One way or another there is definitely actual "Levantine" and "Anatolian" ancestry in Horners and ancient Sudanese people, walaal. Forget just looking at auDNA and Y-DNA, it's fairly apparent from mtDNA. My own N1a has been found en masse in Neolithic Anatolia (epipaleolithic too, I believe) and even all across Neolithic Europe from Anatolian Farmers colonizing the place. K1a, N1a, I, R0a, R0, U3a, U9a... I think it's pretty undeniable that these would have been markers that came straight from the Middle-East with Anatolian/Dzudzuana type ancestry and aren't some very, very ancient north-african hold out or back-migration like M1a might be.
Yes we definietly have actual Levantine/Anatolian ancestry I'm just saying the migration into the horn occured from egypt so neolithic Egyptian/Sudanese DNA will paint a better picture.
But my main point is that some of this ancestry will be native to Africa, the bottleneck that characterises Eurasian ancestry is consistently dated to pre OOA, meaning it occured inside Africa.
"The second scenario that stems from the presence of a non-African component in Morocco at least 15kya is a more radical one, and it reflects back on what we may call, genetically, Africa. Putting together genetic evidence for a Northern exit OoA (Pagani et al. 2015) with the archaeological and palaeoclimatic evidence for a drastic reduction of human presence along the lower Nile Valley from MSI4 (60-70kya) until 25kya (Vermeersch et al., 1990; Van Peer, 2004; Vermeersch& Van Neer, 2015), one may postulate that the progressive drying out of the North-East African region from 70kya triggered a population fragmentation in the area....

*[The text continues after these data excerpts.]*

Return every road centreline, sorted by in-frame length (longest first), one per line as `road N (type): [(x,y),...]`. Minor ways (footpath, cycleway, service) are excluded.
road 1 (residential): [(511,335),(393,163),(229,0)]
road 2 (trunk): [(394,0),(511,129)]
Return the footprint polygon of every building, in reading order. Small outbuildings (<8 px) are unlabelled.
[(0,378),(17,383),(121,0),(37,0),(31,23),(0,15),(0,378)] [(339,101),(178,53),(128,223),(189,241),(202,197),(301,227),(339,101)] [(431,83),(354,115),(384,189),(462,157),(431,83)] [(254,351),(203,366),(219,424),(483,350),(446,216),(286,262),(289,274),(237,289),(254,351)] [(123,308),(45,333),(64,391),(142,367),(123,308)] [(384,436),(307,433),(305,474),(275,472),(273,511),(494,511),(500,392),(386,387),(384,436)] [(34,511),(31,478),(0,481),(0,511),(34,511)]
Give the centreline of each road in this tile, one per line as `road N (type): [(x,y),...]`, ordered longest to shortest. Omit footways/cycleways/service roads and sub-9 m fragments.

Such a scenario would imply the following: i) a potential cause for the genetic bottleneck that characterizes all non-African group was the progressive increase of aridity of the Nile corridor, rather than the expansion out of Africa of a few wanderers during environmentally permissive conditions; ii) such a bottleneck did not take place at the gateways of Africa but, rather, within Africa (along the Nile basin), and iii) as a consequence of the MIS4 arid period, all subsequent coastal North African populations should be considered “non-Africans” from a genetic viewpoint or, in other words, they should be expected to share the same 70kya genetic bottleneck signature that characterizes all contemporary non-Africans" -
What is Africa? A human perspective Luca Pagani
I'm sure you understand the implications of this, Eurasians/Non-Africans came into existence from a genetic standpoint, inside North East Africa. Which makes sense when certain East Africans like Dinkas and Mota show Eurasian ancestry without showing neanderthal, or at least, not enough to account for how much Eurasian they show. I think this native North African ancestry will account for a large amount of "Levantine" ancestry present in the Horn of Africa.